#### [Page excerpt]

In the previous section we assumed that only the slope of the marginal cost curve depends

on the control variables, but that these variables do not influence the intercept. As an

alternative experiment we assume that the slope of the marginal cost curve is fixed across

firms but that the intercept of the marginal cost curve depends on the control variables. The

results are presented in the last four columns of Table 4. We find that the qualitative results

are identical to the ones described in the previous section. That is, small, non-dividend

paying firms with high collateralizable assets, few growth options, and low cash face a lower

cost of debt.

4.3 Marginal Costs with Varying Slopes and Intercepts

In the previous two sections we assumed that either the intercept or the slope of the cost curve

is the same for all firms. In this section we explore the possibility that both the slope and

the intercept vary with the control variables. In equation 7 we include the control variables

and the interaction terms between the interest-over-book (IOB) and the control variables.

Econometrically this is challenging because the information contained in our instruments may

not be sufficient to identify the slope and intercept effects separately. Indeed our estimation

results indicate that when we include the interaction terms, the statistical significance of our

results decreases, specifically when we move from samples A through D with progressively

smaller sample sizes.

Collected data
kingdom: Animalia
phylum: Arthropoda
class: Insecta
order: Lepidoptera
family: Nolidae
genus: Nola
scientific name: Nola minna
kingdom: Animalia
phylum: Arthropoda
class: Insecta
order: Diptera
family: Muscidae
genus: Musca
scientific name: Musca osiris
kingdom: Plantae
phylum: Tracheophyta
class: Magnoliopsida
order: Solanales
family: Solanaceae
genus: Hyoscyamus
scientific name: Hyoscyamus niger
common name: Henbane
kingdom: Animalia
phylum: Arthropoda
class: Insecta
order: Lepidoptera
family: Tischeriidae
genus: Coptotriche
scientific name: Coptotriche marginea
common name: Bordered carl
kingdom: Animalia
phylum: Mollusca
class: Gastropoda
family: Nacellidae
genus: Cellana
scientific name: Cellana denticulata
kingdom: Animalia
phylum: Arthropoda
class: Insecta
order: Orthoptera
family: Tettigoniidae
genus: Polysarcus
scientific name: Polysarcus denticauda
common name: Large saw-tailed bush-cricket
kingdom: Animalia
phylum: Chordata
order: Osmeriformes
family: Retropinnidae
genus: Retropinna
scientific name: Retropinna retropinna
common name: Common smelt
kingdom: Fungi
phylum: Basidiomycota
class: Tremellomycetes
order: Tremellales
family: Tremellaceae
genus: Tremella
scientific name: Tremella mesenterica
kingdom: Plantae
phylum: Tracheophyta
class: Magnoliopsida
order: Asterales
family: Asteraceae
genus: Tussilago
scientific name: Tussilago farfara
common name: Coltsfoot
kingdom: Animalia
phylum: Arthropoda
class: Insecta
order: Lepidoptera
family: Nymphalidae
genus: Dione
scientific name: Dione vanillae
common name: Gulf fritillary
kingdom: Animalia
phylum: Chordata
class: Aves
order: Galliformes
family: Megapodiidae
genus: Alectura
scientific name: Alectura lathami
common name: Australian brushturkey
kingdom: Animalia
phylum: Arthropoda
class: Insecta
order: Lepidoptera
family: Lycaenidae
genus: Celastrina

#### [Work to be completed]
Return the part of the passage on marginal cost curves between "alternative experiment we" and "cost of debt.", inclusive.

#### [Problem solution]
alternative experiment we assume that the slope of the marginal cost curve is fixed across

firms but that the intercept of the marginal cost curve depends on the control variables. The

results are presented in the last four columns of Table 4. We find that the qualitative results

are identical to the ones described in the previous section. That is, small, non-dividend

paying firms with high collateralizable assets, few growth options, and low cash face a lower

cost of debt.